Pipetas são instrumentos muito utilizados em laboratórios e, por isso, devem ser selecionadas com cuidado. No entanto, como ponteiras são consideradas consumíveis, geralmente, não são selecionadas com qualidade em mente.

Poucos sabem, porém, que existem normas de qualidade muito importantes que asseguram a exatidão e precisão da pipetagem. São elas a norma ISO 17025 que requer a calibração da pipeta. E a norma ISO 8655, que considera pipetas e ponteiras como um sistema único. Infelizmente, muitos usuários acreditam que apenas porque a ponteira se encaixa perfeitamente na pipeta não existem riscos de problemas com o resultado dos ensaios.

Trata-se de uma suposição errada. Segundo Adriana Machado, Coordenadora de Vendas de Diagnósticos da Eppendorf do Brasil, “A qualidade da ponteira é tão importante no experimento quanto a pipeta. Infelizmente esse dado é subestimado pelos laboratórios clínicos principalmente pela redução de custos e falta de informação”.

A pipeta e a ponteira compõem um sistema único e foram desenvolvidos para funcionarem juntos. Sendo assim, o ideal é usar ponteira e pipeta do mesmo fabricante, evitando com isso, erros de precisão. Uma vez que isso não é possível, o indicado é fazer uma calibração cada vez que a marca da ponteira usada não for a mesma da fabricante da pipeta.
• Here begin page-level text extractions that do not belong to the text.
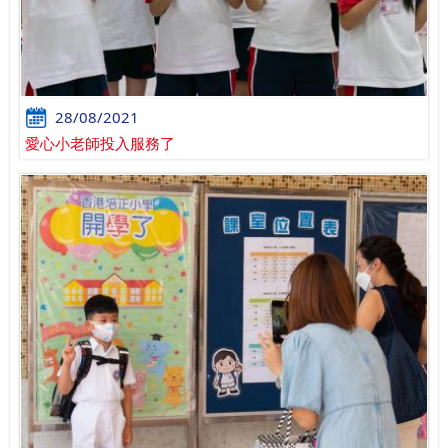
28/08/2021
愛心小老師投入服務了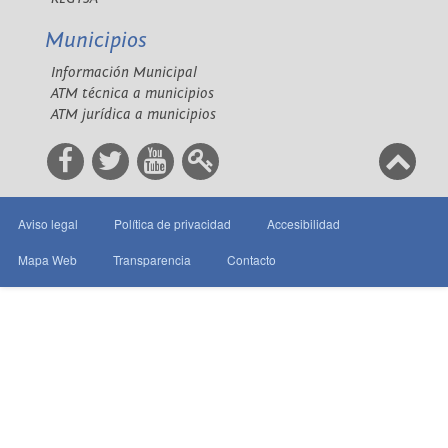
Municipios
Información Municipal
ATM técnica a municipios
ATM jurídica a municipios
Aviso legal
Política de privacidad
Accesibilidad
Mapa Web
Transparencia
Contacto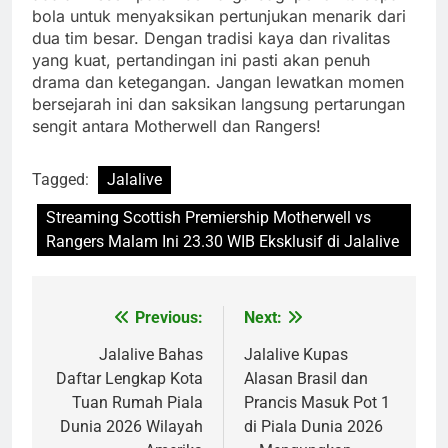
bola untuk menyaksikan pertunjukan menarik dari
dua tim besar. Dengan tradisi kaya dan rivalitas
yang kuat, pertandingan ini pasti akan penuh
drama dan ketegangan. Jangan lewatkan momen
bersejarah ini dan saksikan langsung pertarungan
sengit antara Motherwell dan Rangers!
Tagged:
Jalalive
Streaming Scottish Premiership Motherwell vs
Rangers Malam Ini 23.30 WIB Eksklusif di Jalalive
Previous:
Next:
Post
navigation
Jalalive Bahas
Jalalive Kupas
Daftar Lengkap Kota
Alasan Brasil dan
Tuan Rumah Piala
Prancis Masuk Pot 1
Dunia 2026 Wilayah
di Piala Dunia 2026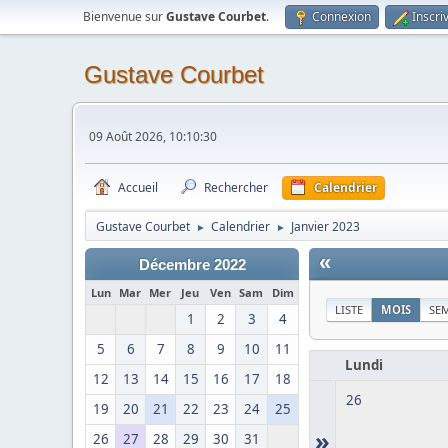
Bienvenue sur
Gustave Courbet
.
Connexion
Inscri
Gustave Courbet
09 Août 2026, 10:10:30
Accueil
Rechercher
Calendrier
Gustave Courbet
Calendrier
Janvier 2023
►
►
«
Décembre 2022
Lun
Mar
Mer
Jeu
Ven
Sam
Dim
LISTE
MOIS
SE
1
2
3
4
5
6
7
8
9
10
11
Lundi
12
13
14
15
16
17
18
26
19
20
21
22
23
24
25
»
26
27
28
29
30
31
É significante a diferença na pipetagem se a calibração for feita toda vez que ponteira for trocada, especialmente em ponteiras de pequenos volumes. Como enfatiza Amanda Prado, Técnica de Metrologia na Assistência Técnica da Eppendorf, “É importante manter um padrão. Se a pipeta for calibrada para um tipo de ponteira deve-se sempre usar a mesma ponteira”. Amanda Prado diz ainda que “Recebemos no epServices (Assistência Técnica da Eppendorf) muitas pipetas reprovadas na calibração em outros laboratórios e quando fazemos a análise técnica verificamos que não existe problema algum na pipeta, mas sim na ponteira que estava sendo usada, pois não era do mesmo fabricante que a pipeta.”

Além disso, outros fatores que influenciam os resultados dos ensaios são: formato da ponteira e a qualidade do material, que podem ocasionar gotejamento e queda de ponteiras. E, além de influenciar a precisão e exatidão podem causar problemas de contaminação cruzada e perda de amostras ou reagentes. “Ou seja, a solução para ficar tranquilo quanto à precisão e exatidão de seus resultados é escolher ponteiras de alta qualidade, além de sempre utilizar pipetas e ponteiras do mesmo fabricante,” finaliza Adriana Machado.